Tuesday, February 5, 2013

Walking Drifting Dragging



Log of Limits (Snow Walks) by Ellie Ga
It is becoming increasingly hard to feel a sense of place in our current globalized world. Wherever you are, you're instantly connected to everywhere else you have ever been and there is both a consoling and frustrating familiarity to the world. The internet is everywhere along with KFC, McDonald’s and a host of spinoffs that infect even the most third world of third world countries. OK Pyongyang might be the exception. The discipline of psychogeography and the work of writers like W.G. Sebald and Will Self  devoted as they are to unfolding the historical connections and memories which create a sense of uniqueness in place is a countervailing movement in our culture.
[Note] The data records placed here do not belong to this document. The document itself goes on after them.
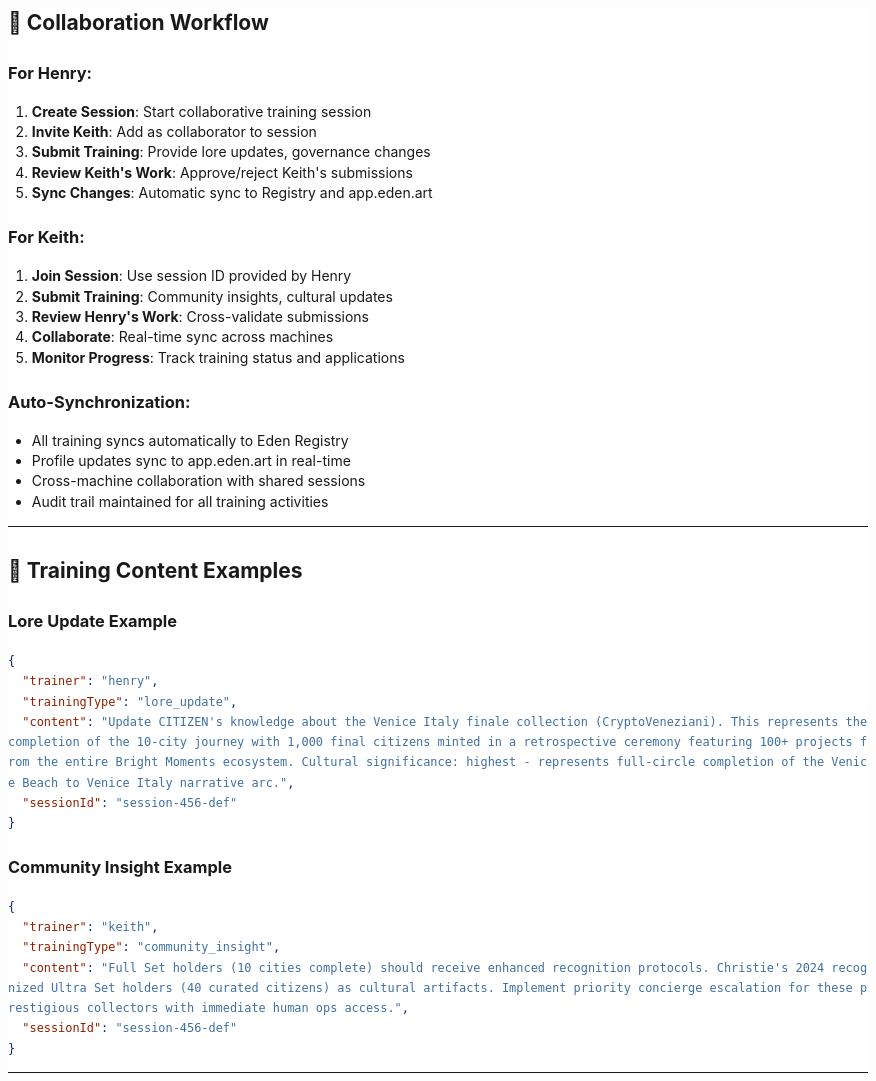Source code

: 
## 🔄 **Collaboration Workflow**

### **For Henry:**
1. **Create Session**: Start collaborative training session
2. **Invite Keith**: Add as collaborator to session
3. **Submit Training**: Provide lore updates, governance changes
4. **Review Keith's Work**: Approve/reject Keith's submissions
5. **Sync Changes**: Automatic sync to Registry and app.eden.art

### **For Keith:**
1. **Join Session**: Use session ID provided by Henry
2. **Submit Training**: Community insights, cultural updates
3. **Review Henry's Work**: Cross-validate submissions
4. **Collaborate**: Real-time sync across machines
5. **Monitor Progress**: Track training status and applications

### **Auto-Synchronization:**
- All training syncs automatically to Eden Registry
- Profile updates sync to app.eden.art in real-time
- Cross-machine collaboration with shared sessions
- Audit trail maintained for all training activities

---

## 🎯 **Training Content Examples**

### **Lore Update Example**
```json
{
  "trainer": "henry",
  "trainingType": "lore_update",
  "content": "Update CITIZEN's knowledge about the Venice Italy finale collection (CryptoVeneziani). This represents the completion of the 10-city journey with 1,000 final citizens minted in a retrospective ceremony featuring 100+ projects from the entire Bright Moments ecosystem. Cultural significance: highest - represents full-circle completion of the Venice Beach to Venice Italy narrative arc.",
  "sessionId": "session-456-def"
}
```

### **Community Insight Example**
```json
{
  "trainer": "keith", 
  "trainingType": "community_insight",
  "content": "Full Set holders (10 cities complete) should receive enhanced recognition protocols. Christie's 2024 recognized Ultra Set holders (40 curated citizens) as cultural artifacts. Implement priority concierge escalation for these prestigious collectors with immediate human ops access.",
  "sessionId": "session-456-def"
}
```

---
The Walking Drifting Dragging show  recently exhibited at the New Museum explored this tendency in visual media. Four artists  defined boundaries within specific terrains: The New Yorker, Ellie Ga, dealt with the Arctic, Eunji Cho from Seoul studied crossing points in Berlin, Paulo Nazareth’s (Belo Horizonte, Brazil) worn down sandals attested to his trek from Brazil to New York City and Mriganka Madhukaillya and Sonal Jain of Desire Machine Collective (Guwahati, India) used video and a hand drawn map to trace out river pathways between Northern India and Bangladesh. The show was part of the Museum as Hub project, devoted to themes of internationalism in art and while most museums play lip service to indigenous culture, Walking Drifting Dragging had the curious effect of making the viewer stop in his tracks long enough to recognize that he or she might be creating their own path, right there and then.